MRD has contracted with the University of South Alabama Marine & Environmental Studies Department, headed by Dr. Sean Powers, to perform another flounder stock assessment this year.

“We told the public when we made the regulatory changes that we would have to wait three years before we did any kind of assessment to see if those changes had any impact,” Bannon said. “We’re doing stock assessments on flounder and speckled trout.”

Powers and staff performed Alabama’s first flounder stock assessment four years ago, and it showed the stock was experiencing problems, which led to the MRD’s regulatory changes.

“The main problem with the first stock assessment was the catches were low and the population size was low,” Powers said. “It wasn’t quite to overfished or overfishing was occurring, but it was really close to those levels. The main thing that informed that stock assessment was largely catch data from the commercial and recreational anglers. Marine Resources also does a fisheries-independent gill net survey that gives us an index of abundance. All the lines of evidence – average size, catch rates, index of abundance – were all trending down. A lot of times in stock assessments you have conflicting data. In this case, we didn’t have that problem.

“We don’t know if that problem was that we were fishing too hard or if it was a climate-habitat issue. We think a lot of it had to do with water conditions that just weren’t optimal for flounder the three or four years prior to that stock assessment. I don’t think there is any doubt we were fishing it too hard, especially with the minimum size at 12 inches. But it was probably a combination of things. It wasn’t all on the fishermen.”

Powers said now that those regulation changes have been in effect for a little more than three years, a new stock assessment will determine if those changes made a difference.

“All of the anecdotal information from fishermen and the Facebook index, as we like to call it, seems that things are improving,” he said. “We’ll see if the numbers bear that out. I don’t see any major management changes.
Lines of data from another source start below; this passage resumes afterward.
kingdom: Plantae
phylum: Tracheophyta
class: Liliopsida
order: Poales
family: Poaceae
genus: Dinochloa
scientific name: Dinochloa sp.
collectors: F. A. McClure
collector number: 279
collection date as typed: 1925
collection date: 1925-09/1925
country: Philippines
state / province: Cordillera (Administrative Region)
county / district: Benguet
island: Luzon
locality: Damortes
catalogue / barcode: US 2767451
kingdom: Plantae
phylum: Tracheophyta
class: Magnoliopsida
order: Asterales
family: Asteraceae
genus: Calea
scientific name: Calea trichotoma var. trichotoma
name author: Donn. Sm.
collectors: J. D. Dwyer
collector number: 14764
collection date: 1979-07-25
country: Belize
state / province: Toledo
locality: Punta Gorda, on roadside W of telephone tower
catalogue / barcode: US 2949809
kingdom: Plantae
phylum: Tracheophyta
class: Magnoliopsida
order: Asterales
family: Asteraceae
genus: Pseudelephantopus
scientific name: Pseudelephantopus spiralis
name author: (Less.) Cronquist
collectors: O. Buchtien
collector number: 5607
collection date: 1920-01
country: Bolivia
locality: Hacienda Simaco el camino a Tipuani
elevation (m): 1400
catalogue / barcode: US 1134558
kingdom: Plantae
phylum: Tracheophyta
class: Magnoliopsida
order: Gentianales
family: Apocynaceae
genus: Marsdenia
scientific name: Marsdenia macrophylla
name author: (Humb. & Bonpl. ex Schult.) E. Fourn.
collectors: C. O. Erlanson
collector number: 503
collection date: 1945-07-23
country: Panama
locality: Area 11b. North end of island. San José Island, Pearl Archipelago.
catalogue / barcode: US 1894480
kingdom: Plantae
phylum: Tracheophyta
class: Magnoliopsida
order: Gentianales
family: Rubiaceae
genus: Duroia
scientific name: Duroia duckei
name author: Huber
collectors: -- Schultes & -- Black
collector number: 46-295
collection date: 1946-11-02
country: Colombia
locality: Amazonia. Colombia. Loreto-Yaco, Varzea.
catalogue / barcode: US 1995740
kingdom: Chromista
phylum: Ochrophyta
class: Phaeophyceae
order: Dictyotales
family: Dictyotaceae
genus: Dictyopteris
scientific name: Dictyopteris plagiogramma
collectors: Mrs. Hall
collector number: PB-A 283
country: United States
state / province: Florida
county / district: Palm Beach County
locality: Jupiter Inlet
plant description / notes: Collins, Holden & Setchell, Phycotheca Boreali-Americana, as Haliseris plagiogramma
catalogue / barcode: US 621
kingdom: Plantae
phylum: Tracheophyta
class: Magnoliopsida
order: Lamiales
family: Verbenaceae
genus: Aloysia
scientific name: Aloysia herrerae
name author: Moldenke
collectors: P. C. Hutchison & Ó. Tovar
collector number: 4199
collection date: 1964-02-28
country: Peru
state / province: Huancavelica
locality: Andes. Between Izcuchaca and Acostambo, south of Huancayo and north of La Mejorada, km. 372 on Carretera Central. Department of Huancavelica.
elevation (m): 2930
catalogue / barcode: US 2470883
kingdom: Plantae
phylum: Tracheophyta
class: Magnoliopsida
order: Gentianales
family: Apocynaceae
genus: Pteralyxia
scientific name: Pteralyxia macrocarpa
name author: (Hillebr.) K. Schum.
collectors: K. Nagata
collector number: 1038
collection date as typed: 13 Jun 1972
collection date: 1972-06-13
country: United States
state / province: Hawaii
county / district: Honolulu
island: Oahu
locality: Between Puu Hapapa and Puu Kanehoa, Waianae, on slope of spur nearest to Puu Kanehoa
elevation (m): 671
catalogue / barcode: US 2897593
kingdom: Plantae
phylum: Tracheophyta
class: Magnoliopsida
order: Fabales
“The other major thing is that the earlier stock assessment was just Alabama. We’re going to do a couple of runs in Mississippi and hope we can do a joint stock assessment. It doesn’t really make any sense to separate Mississippi Sound. We’re hoping we can partner with Mississippi and do an overall stock assessment and separate it.”

Powers said the newest stock assessment should be finished some time this year because the model is the same; the data will just need to be updated.

“The reports of flounder fishing improving was really quick,” he said. “That’s why I think the decline wasn’t solely due to fishing pressure. The environment probably had something to do with it. We’re also tagging flounder and speckled trout with acoustic tracking tags to figure out how temperature influences when they spawn and how frequently they spawn.

“Hopefully that research, which is complementary of the stock assessment, will help us parse out how much of it was the environment versus how much of it was of us harvesting at too high a rate.”

David Rainer is an award-winning writer who has covered Alabama’s great outdoors for 25 years. The former outdoors editor at the Mobile Press-Register, he writes for Outdoor Alabama, the website of the Alabama Department of Conservation and Natural Resources.